On 3/9/2023 2:22 AM, Po Lu wrote:
Robert Pluim <rpluim@gmail.com> writes:

On Wed, 8 Mar 2023 10:54:08 -0800, Jim Porter <jporterbugs@gmail.com> said:

     Jim> 'set-arg' is probably simple enough that we could expect users to
     Jim> write it themselves. '--apply' is a bit tricky (for emacsclient at
     Jim> least), since we'd need to properly escape strings. I guess the
     Jim> complexity of doing this would depend on how we did the escaping
     Jim> though.

Iʼm not sure what escaping is needed. We take each command line
argument and pass it to emacs wrapped in "" so itʼs treated as a
string.

Well, not quite. That's similar to the bug the commit in this thread is fixing. If I pass emacs an argument like this,

  hi" (delete-directory "/" t) "bye

then simply wrapping it with "" isn't enough, so we need something a little more elaborate. This is probably pretty straightforward for emacs, but (possibly) more complex for emacsclient. One option for '--apply' in emacsclient would be to build a properly-escaped Lisp form and then call '-eval' on the server; another would be to add some new commands to 'server-process-filter' and let the Emacs server build the form to evaluate.

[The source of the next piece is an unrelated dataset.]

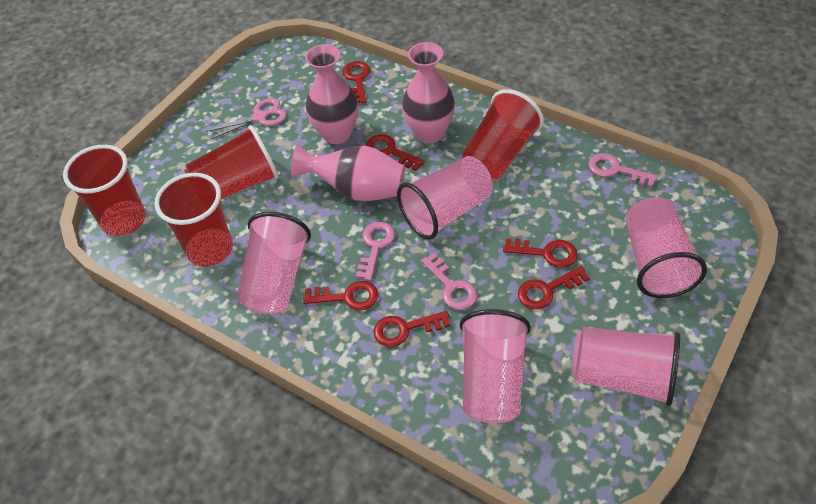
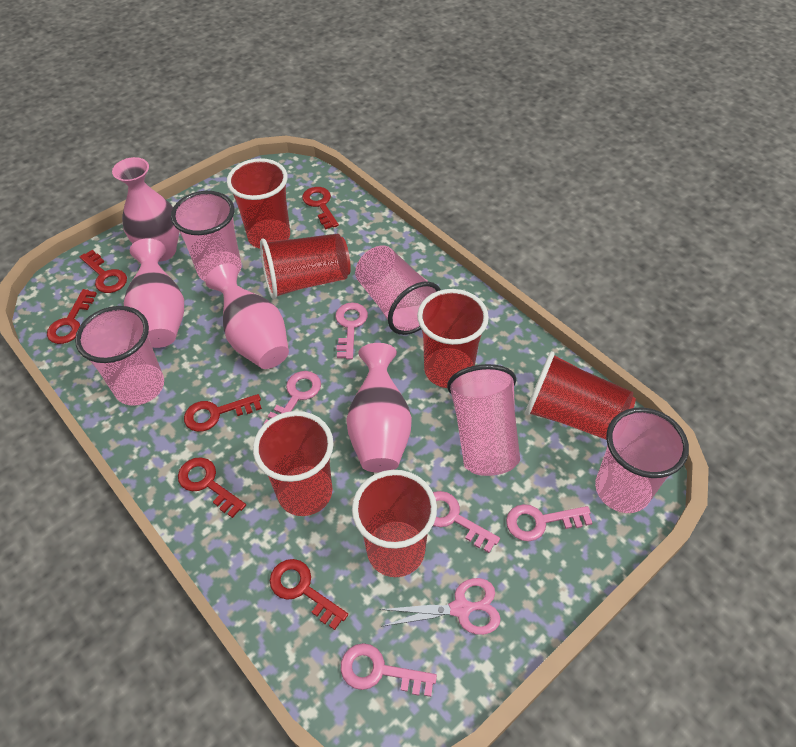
pink key: [356,222,395,281] [421,253,477,310] [588,153,658,187] = 3 -> [264,371,321,424] [335,302,368,359] [341,643,437,697] [433,491,500,553] [506,504,592,541] = 5
pink vase: [291,144,405,201] [305,44,359,144] [402,42,455,143] = 3 -> [112,157,179,262] [124,238,184,348] [205,263,289,369] [346,343,412,473] = 4
red cup: [63,145,146,236] [154,173,233,267] [184,125,279,200] [462,89,544,180] = 4 -> [227,158,290,249] [253,411,333,516] [260,234,351,299] [352,470,437,577] [417,289,489,388] [525,351,636,439] = 6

The latter seems more in-line with the rest of server.el, since the protocol has its own way of quoting/unquoting arguments (see 'server-quote-arg', 'server-unquote-arg'). We could probably use that to make the job easier in emacsclient.c.

I'm not quite familiar with emacsclient, but can't we have emacsclient
run Lisp from stdin?  That sounds much more flexible.

Yes, but the goal of this commit (and '--apply', as discussed in bug#57752), is to pass arguments to a Lisp function as properly-escaped strings. If we want to prevent code injection possibilities, then I don't see how '--eval' will help, unless we just expect users to do their own escaping. (But that's what the commit in this thread did.)